━━━━━ Exercise data ━━━━━
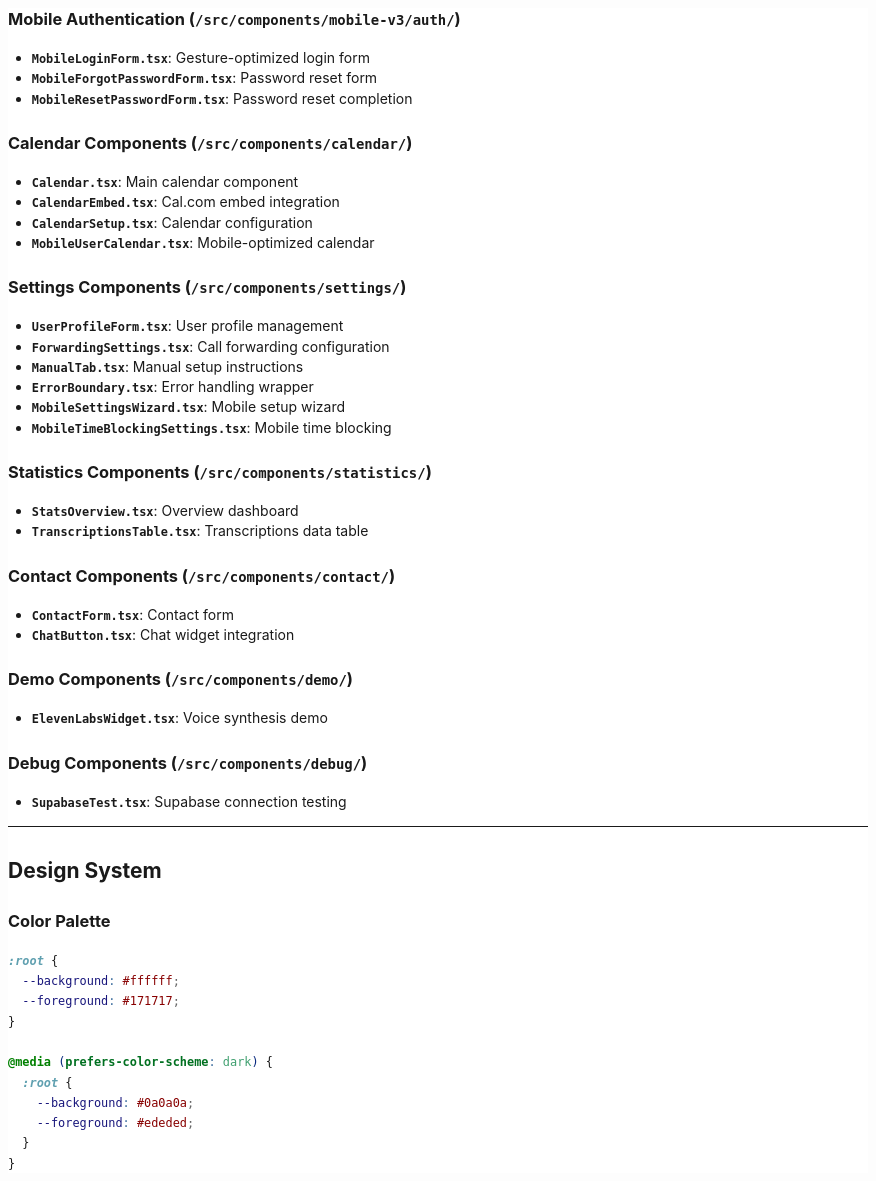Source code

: ### Mobile Authentication (`/src/components/mobile-v3/auth/`)
- **`MobileLoginForm.tsx`**: Gesture-optimized login form
- **`MobileForgotPasswordForm.tsx`**: Password reset form
- **`MobileResetPasswordForm.tsx`**: Password reset completion

### Calendar Components (`/src/components/calendar/`)
- **`Calendar.tsx`**: Main calendar component
- **`CalendarEmbed.tsx`**: Cal.com embed integration
- **`CalendarSetup.tsx`**: Calendar configuration
- **`MobileUserCalendar.tsx`**: Mobile-optimized calendar

### Settings Components (`/src/components/settings/`)
- **`UserProfileForm.tsx`**: User profile management
- **`ForwardingSettings.tsx`**: Call forwarding configuration
- **`ManualTab.tsx`**: Manual setup instructions
- **`ErrorBoundary.tsx`**: Error handling wrapper
- **`MobileSettingsWizard.tsx`**: Mobile setup wizard
- **`MobileTimeBlockingSettings.tsx`**: Mobile time blocking

### Statistics Components (`/src/components/statistics/`)
- **`StatsOverview.tsx`**: Overview dashboard
- **`TranscriptionsTable.tsx`**: Transcriptions data table

### Contact Components (`/src/components/contact/`)
- **`ContactForm.tsx`**: Contact form
- **`ChatButton.tsx`**: Chat widget integration

### Demo Components (`/src/components/demo/`)
- **`ElevenLabsWidget.tsx`**: Voice synthesis demo

### Debug Components (`/src/components/debug/`)
- **`SupabaseTest.tsx`**: Supabase connection testing

---

## Design System

### Color Palette
```css
:root {
  --background: #ffffff;
  --foreground: #171717;
}

@media (prefers-color-scheme: dark) {
  :root {
    --background: #0a0a0a;
    --foreground: #ededed;
  }
}
```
━━━━━
Pull out every line of the records that includes the string "foreground".

  --foreground: #171717;
    --foreground: #ededed;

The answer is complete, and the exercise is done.